PROBLEM TO WORK ON » Scan the entries below and return each line that contains "worn".

--- DATA IN THIS EXERCISE ---

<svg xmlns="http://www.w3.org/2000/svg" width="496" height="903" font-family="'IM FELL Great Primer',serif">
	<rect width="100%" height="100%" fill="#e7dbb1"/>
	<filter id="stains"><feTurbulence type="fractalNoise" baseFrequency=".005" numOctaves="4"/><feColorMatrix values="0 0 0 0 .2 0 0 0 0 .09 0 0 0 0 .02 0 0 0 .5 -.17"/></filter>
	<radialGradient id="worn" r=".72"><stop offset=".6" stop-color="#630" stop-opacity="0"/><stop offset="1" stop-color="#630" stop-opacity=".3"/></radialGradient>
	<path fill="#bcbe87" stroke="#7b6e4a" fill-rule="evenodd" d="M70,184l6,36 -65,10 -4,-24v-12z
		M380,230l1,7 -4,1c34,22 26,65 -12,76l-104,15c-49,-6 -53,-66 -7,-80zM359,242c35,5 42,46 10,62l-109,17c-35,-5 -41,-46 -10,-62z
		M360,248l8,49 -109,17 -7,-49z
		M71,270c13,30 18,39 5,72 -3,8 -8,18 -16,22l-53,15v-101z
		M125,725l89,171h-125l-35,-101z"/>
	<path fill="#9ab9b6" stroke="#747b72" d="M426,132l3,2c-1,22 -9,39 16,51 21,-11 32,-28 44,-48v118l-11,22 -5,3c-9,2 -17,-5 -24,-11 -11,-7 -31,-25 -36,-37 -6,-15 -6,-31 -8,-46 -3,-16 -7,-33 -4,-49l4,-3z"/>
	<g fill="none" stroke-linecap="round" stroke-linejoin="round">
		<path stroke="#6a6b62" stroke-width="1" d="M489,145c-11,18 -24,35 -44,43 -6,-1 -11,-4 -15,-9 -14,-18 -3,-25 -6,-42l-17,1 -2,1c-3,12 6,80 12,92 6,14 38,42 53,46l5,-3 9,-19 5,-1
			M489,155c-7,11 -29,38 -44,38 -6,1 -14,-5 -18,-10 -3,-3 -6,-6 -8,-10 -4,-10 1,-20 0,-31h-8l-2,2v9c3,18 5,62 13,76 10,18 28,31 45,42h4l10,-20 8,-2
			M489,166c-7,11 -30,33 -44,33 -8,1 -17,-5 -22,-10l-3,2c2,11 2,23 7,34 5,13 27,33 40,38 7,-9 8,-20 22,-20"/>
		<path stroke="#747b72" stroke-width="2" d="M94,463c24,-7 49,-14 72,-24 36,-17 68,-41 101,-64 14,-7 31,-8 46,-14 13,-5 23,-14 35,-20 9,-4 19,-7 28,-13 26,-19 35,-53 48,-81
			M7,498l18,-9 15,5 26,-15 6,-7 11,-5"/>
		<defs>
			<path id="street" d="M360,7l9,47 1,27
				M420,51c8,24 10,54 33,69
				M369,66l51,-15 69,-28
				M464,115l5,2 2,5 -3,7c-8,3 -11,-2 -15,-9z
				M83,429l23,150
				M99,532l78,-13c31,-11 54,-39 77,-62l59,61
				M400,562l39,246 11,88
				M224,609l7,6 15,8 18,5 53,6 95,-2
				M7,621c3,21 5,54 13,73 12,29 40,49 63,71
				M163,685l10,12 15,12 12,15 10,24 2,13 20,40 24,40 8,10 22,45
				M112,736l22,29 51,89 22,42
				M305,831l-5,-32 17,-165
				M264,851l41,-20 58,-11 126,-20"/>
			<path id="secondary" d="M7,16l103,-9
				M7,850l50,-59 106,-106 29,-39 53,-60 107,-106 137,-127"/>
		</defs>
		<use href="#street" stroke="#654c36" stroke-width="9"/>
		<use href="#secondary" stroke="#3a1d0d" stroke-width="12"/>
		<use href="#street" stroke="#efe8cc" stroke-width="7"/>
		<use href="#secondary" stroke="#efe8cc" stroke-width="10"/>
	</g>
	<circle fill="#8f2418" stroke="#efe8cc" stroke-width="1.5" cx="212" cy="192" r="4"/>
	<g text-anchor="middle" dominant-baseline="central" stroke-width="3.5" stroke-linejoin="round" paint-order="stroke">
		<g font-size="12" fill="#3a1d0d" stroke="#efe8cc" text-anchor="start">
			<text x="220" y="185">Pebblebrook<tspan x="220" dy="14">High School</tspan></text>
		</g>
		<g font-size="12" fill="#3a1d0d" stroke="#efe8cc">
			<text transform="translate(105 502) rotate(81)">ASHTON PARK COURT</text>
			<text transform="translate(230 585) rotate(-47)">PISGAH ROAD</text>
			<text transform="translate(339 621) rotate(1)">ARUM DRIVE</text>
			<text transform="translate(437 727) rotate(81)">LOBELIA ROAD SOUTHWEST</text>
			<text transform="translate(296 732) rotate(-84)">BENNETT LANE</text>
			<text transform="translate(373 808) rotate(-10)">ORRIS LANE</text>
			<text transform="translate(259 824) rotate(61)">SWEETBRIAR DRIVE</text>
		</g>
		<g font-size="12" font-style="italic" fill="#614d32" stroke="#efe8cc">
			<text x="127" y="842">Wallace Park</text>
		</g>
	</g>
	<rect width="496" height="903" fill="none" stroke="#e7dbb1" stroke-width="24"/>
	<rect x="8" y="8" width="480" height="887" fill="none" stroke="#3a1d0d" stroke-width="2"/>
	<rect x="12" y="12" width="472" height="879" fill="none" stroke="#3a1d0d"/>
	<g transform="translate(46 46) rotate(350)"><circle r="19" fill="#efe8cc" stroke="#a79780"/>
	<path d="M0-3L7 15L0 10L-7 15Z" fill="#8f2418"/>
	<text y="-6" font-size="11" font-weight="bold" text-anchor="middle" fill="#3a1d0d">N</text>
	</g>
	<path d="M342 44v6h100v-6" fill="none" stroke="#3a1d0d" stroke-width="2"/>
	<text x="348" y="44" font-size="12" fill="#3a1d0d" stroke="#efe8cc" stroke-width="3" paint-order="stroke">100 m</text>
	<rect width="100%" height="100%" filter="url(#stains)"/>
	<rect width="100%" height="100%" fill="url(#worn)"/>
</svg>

---

ANSWER FOR THIS EXERCISE »
	<radialGradient id="worn" r=".72"><stop offset=".6" stop-color="#630" stop-opacity="0"/><stop offset="1" stop-color="#630" stop-opacity=".3"/></radialGradient>
	<rect width="100%" height="100%" fill="url(#worn)"/>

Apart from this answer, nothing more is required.